■ **What you need to do**
Say whether each statement agrees with the thread on reoffending-prediction algorithms, answering yes or no and quoting the deciding words of the text. 1. The writer expects the first proposal to be put into practice. 2. The third change would keep the data showing the algorithm's racism away from the algorithm. 3. The writer says this approach differs from affirmative action by doing the prediction and the adjustment together.

■ **Page excerpt**
____________

IMO the best way to do it would be to try and identify better metrics, so that even though reoffending is going to correlate to race, and the outcomes of those algorithms will be racist, we accept that in favour of more effective outcomes - and pair that with an effort to use those outcomes to identify areas where reality is racist (i.e. education levels) and attack those directly. That would need certain powers that be to want to create change rather than lip service though, so I give it about a 1/10000000000 chance of happening.
I kinda outlined a third change you could make: Allow the algorithm to be explicitly racist, but give it the data that was used to show the algorithm is racist. We know they're twice as likely to be false-positived, we apparently have a way to study the ground truth. If we provide that to the algorithm too, the algorithm would learn "given matching criminal backgrounds, the black person is less likely to reoffend". That's not racist, that's reflected in the ground truth, it's just that our more available metrics (criminal background) don't reflect that the white person is more likely to be more criminal.
It's basically mostly equivalent to your affirmative action. The key difference is we do it all in one fell swoop; the prediction and the adjustment. The result is that it's harder to criticize the adjustment as racist if all we did was aim for the ground truth.

____________

■ **Input data**

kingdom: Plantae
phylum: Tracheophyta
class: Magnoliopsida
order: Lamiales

____________

■ **Output**
1. No: "I give it about a 1/10000000000 chance of happening."
2. No: "give it the data that was used to show the algorithm is racist."
3. Yes: "The key difference is we do it all in one fell swoop; the prediction and the adjustment."